Cuando Juan XXIII falleció en 1963, los cardenales progresistas trataron de acelerar su beatificación a modo de confirmación de la nueva orientación de la Iglesia. Sus esfuerzos fueron rechazados. Pero Benedicto XVI suscribió iniciativas comparables en defensa de Juan Pablo II inmediatamente después de su muerte, lo que conduce a esta ceremonia de beatificación de hoy, domingo.

El hecho de que la tradición fuera utilizada para impedir la beatificación rápida de Juan XXIII pero ignorada por completo para proceder a toda velocidad en el caso de Juan Pablo II sugiere que, sí, hay en juego una cierta dosis de política dentro de estas cuestiones que supuestamente conciernen al otro mundo.

Y la ceremonia de Juan Pablo II se ha visto manchada por la polémica legítima en torno a su apoyo inquebrantable a Marcial Maciel Degollado, el sacerdote mexicano que fundó el movimiento conservador de los Legionarios de Cristo y que fue eventualmente condenado por el Papa Benedicto XVI por, entre otras cosas, abusar de los miembros de su orden y tener hijos con dos mujeres al menos. Juan Pablo II protegió a Maciel; recayó en Benedicto XVI aleccionarle.

A tenor de los escándalos y abusos más en general, Ross Douthat, columnista impecablemente católico del «New York Times», observaba con acierto que «el Juan Pablo II de altos vuelos dejó que los escándalos proliferaran bajo sus pies» mientras recaía en el Benedicto XVI «falto de carisma, limpiarlos». Y el vigor de Juan Pablo II a la hora de condenar a los teólogos disidentes insinúa la personalidad paradójica de su papado: más izquierdista en muchas cuestiones relativas al mundo seglar, más conservador en las cuestiones internas.

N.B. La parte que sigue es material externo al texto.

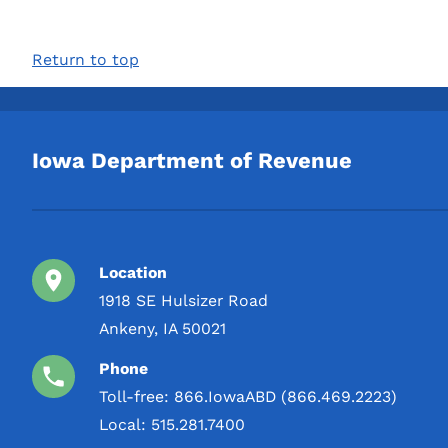
Return to top
Iowa Department of Revenue
Location
1918 SE Hulsizer Road
Ankeny, IA 50021
Phone
Toll-free:
866.IowaABD (866.469.2223)
Local:
515.281.7400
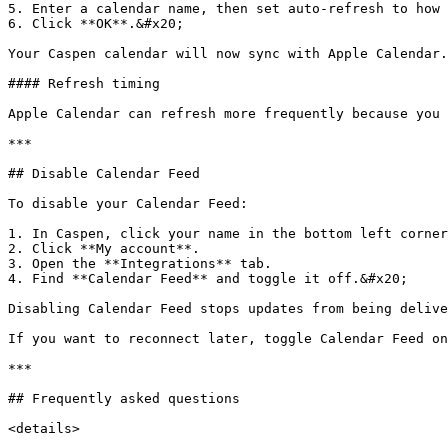
5. Enter a calendar name, then set auto-refresh to how 
6. Click **OK**.&#x20;

Your Caspen calendar will now sync with Apple Calendar.
#### Refresh timing

Apple Calendar can refresh more frequently because you 
***

## Disable Calendar Feed

To disable your Calendar Feed:

1. In Caspen, click your name in the bottom left corner
2. Click **My account**.

3. Open the **Integrations** tab.

4. Find **Calendar Feed** and toggle it off.&#x20;

Disabling Calendar Feed stops updates from being delive
If you want to reconnect later, toggle Calendar Feed on
***

## Frequently asked questions

<details>
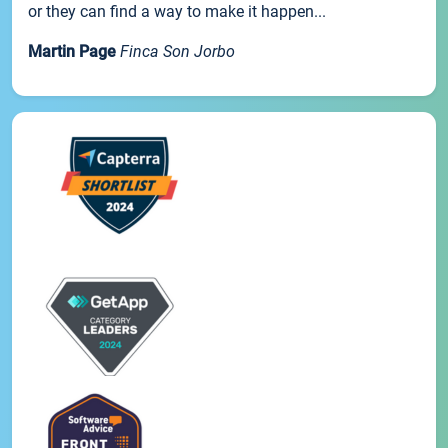
or they can find a way to make it happen...
Martin Page
Finca Son Jorbo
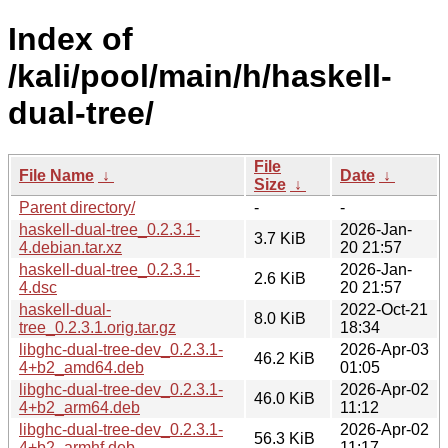
Index of
/kali/pool/main/h/haskell-
dual-tree/
File
File Name
↓
Date
↓
Size
↓
Parent directory/
-
-
haskell-dual-tree_0.2.3.1-
2026-Jan-
3.7 KiB
4.debian.tar.xz
20 21:57
haskell-dual-tree_0.2.3.1-
2026-Jan-
2.6 KiB
4.dsc
20 21:57
haskell-dual-
2022-Oct-21
8.0 KiB
tree_0.2.3.1.orig.tar.gz
18:34
libghc-dual-tree-dev_0.2.3.1-
2026-Apr-03
46.2 KiB
4+b2_amd64.deb
01:05
libghc-dual-tree-dev_0.2.3.1-
2026-Apr-02
46.0 KiB
4+b2_arm64.deb
11:12
libghc-dual-tree-dev_0.2.3.1-
2026-Apr-02
56.3 KiB
4+b2_armhf.deb
11:17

La Iglesia debería de haber aplicado el mismo rasero a Juan Pablo II que aplicó a Juan XXIII y haber tardado más tiempo en beatificarlo. No obstante, hasta los católicos más progresistas han sentido el atractivo de Juan Pablo II como hombre dinámico, intrépido y genuinamente santo. Habiendo cubierto su información durante dos años como reportero, puedo dar fe de su magnetismo. Como observaba esta semana el Padre James Martin, jesuita de izquierdas, Juan Pablo II era «devoto, audaz y entusiasta... Y, en mi opinión, cualquiera que visite la celda de su asesino frustrado (Alí Agca) y perdone al caballero es un santo».

Pero aun así, los actos más ampliamente admirados de Juan Pablo II se apoyan en la herencia de Juan XXIII. Es difícil imaginar a San Agustín sin San Pablo, a Washington sin Jefferson, a Juan Pablo sin Juan. Una Iglesia que necesita volver a abrir sus ventanas haría bien en distinguir al Papa que la liberó para ser ventilada por la tonificante brisa de la modernidad.